Hello,
I have encountered a problem with the ADC block in LPC1758 in a custom made PCB. While the ADC block works normally with reliable values that allow the vehicle equipped with the PCB to drive smoothly without issues, sporadically and in a non-deterministic way after waking up from power down mode, the ADC block does not produce values any more for at least 1100 cycles of its burst mode period in any of its channels. It is like the block dies. Going back to power down and waking up restores the correct functionality.
During these occurrences both the ready flag(ADC_DR_DONE_STAT) for each channel is not set and the value read is higher than the maximum allowed value(4096) of the ADC.
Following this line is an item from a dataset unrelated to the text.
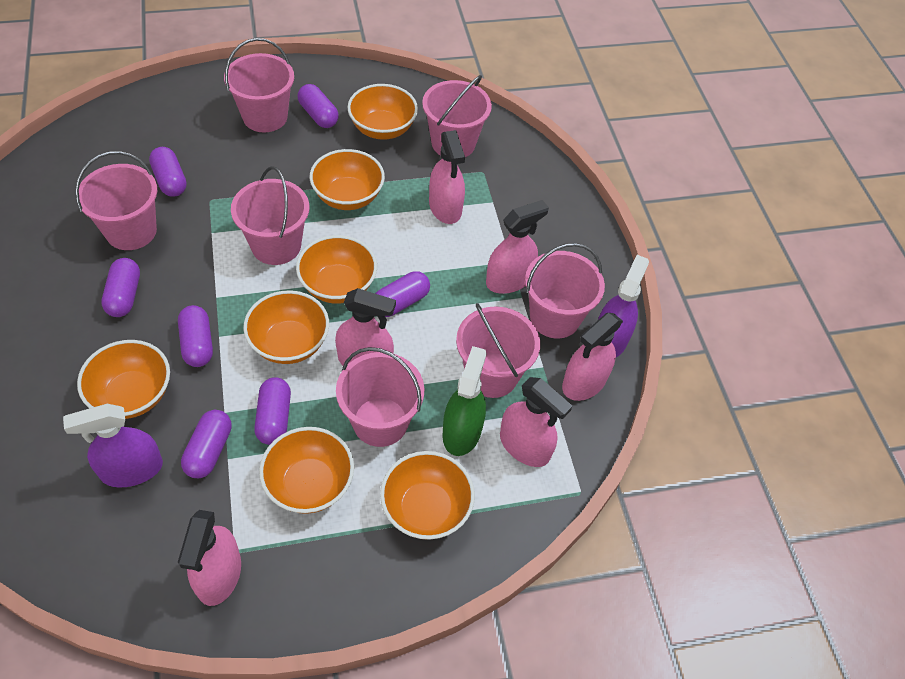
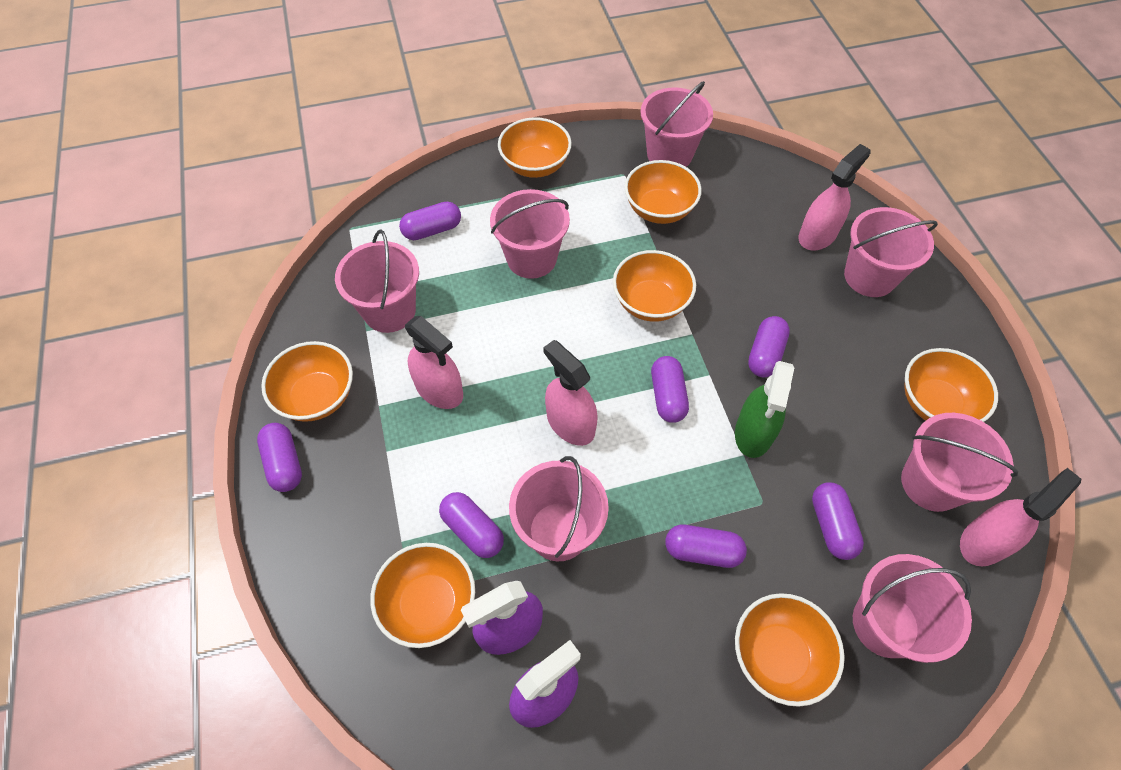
pink spray bottle: 6 -> 4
The ADC is configured to run in burst mode using its maximum frequency of 200k. Though reducing the frequency even by 90% does not have any healing effect on the issue.
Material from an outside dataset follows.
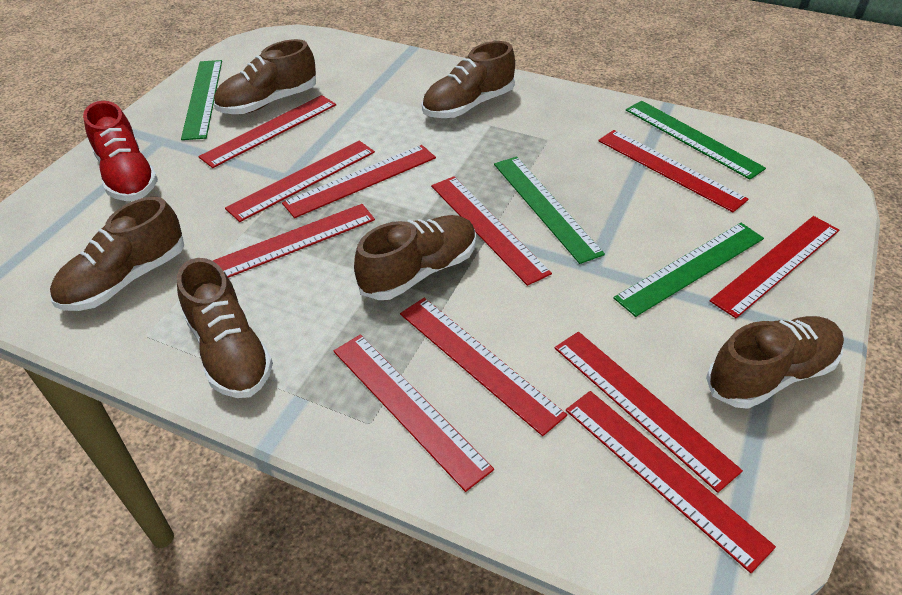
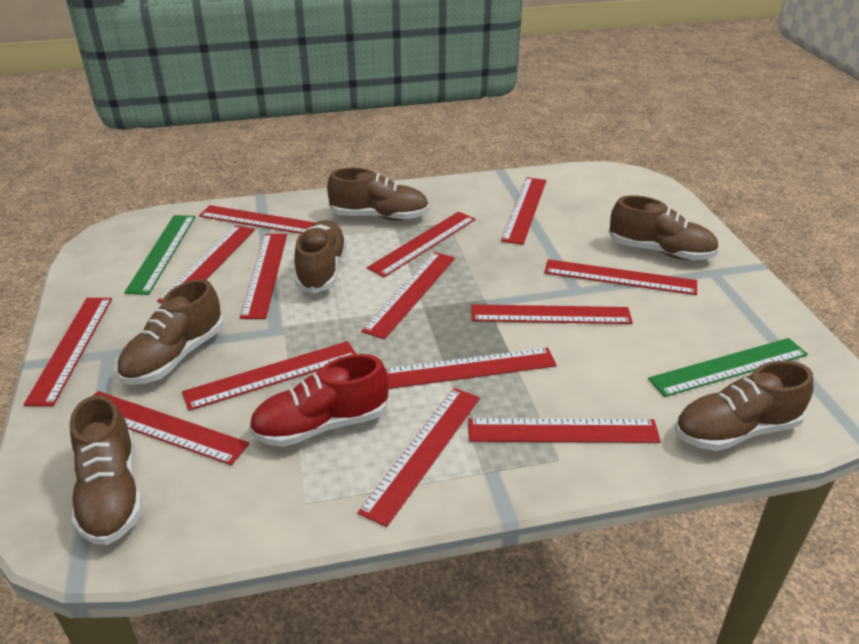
green ruler: 4 -> 2
red ruler: 11 -> 14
Does anybody have encountered any similar issue or have any idea what might cause this sort of behavior?
Hi, Willem,
I suppose that in power-down mode, the ADC module is power-down also, you have to reinitialize the ADC module.
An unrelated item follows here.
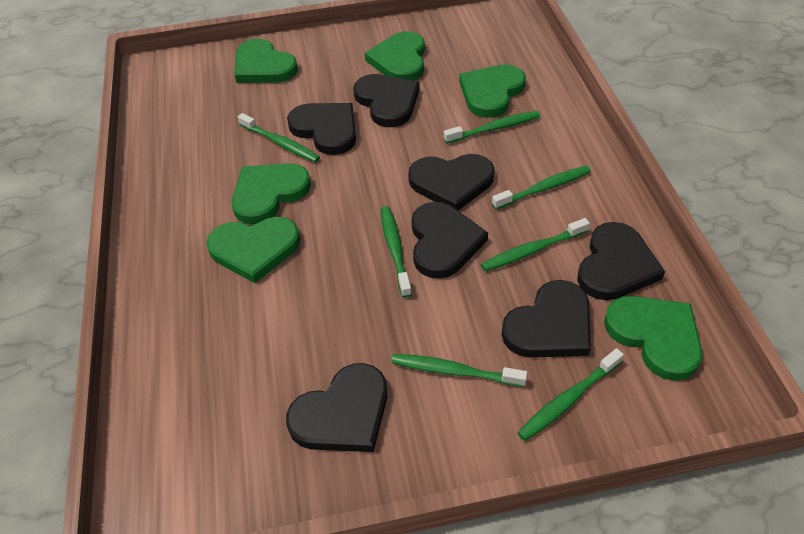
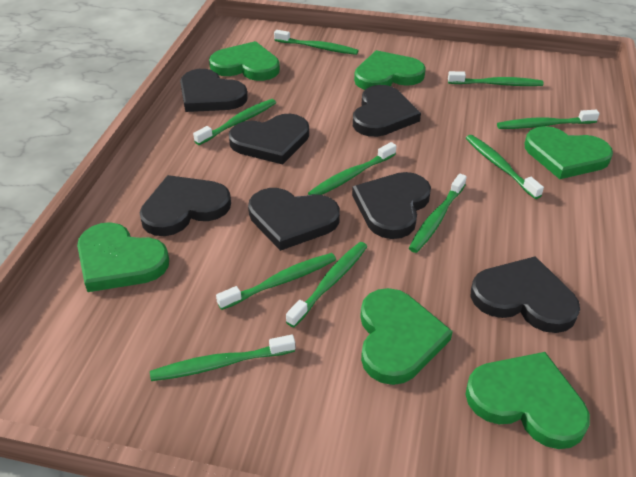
green toothbrush: 7 -> 10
As you know that the waking-up event can wake-up the LPC1758, this is the process, the waking-up event triggers an interrupt, then it executes ISR and resume to run. So In the waking-up event ISR, you can set a flag, in the main loop, you can poll the flag, if it is set, you know that the LPC has experienced power-down mode and is woke-up, you can reinitialize ADC module,clear the flag, then run normally.
Hope it can help you
BR
XiangJun Rong
Hello XiangJun,
Thank you for your reply. After waking up the GPIO ISR is executed and then the microcontroller is reset initializing all the modules including the ADC again. Except for the issue being encountered sporadically, meaning that most of the times it is not there, which indicates that the ADC is initialized properly as the system is completely functional after that, I have also used some leds available on the board to verify that the microcontroller renters main from the top after waking up.
Hi, Willem,
I think it is a wrong concept that the waking-up event follows up the Reset procedure. As you know that waking-up event from sleep/deep sleep/power-down modes follows up the interrupt process, in other words, assume that the LPC processor is in above low-power mode, when the waking-up event occurs, an interrupt is triggered, the corresponding ISR is executed, after the ISR is finished, the LPC CPU will resume to main loop where it enters the low power mode.
In deep power-down mode, the waking-up event follows up Reset process.
Because the waking-up follows up interrupt process and in power-down mode, maybe the ADC is power-down, so it is necessary to initialize the ADC and clock module in the main or ISR. I suggest you initialize the ADC in the waking-up ISR for simplicity, pls have a try.
Hope it can help you
BR
Xiangjun Rong
Hi Xiangjun,
Thank you again for your reply. As I mentioned in my previous reply I have verified that the Reset ISR is executed by using several LEDs available on the board as indicators for which part of the code is executed and in which order after exiting power down mode. The code indeed renters main but from the Reset ISR and not from the point it entered the power down mode.
In addition to that all the peripherals are de-initialized one by one by the software, meaning they have their clock disabled, before going to power down mode. If the initialization part of main, above the main loop, was not executed it would not be only the ADC module having problems but all the other peripherals used(CAN, SPI, I2C and more).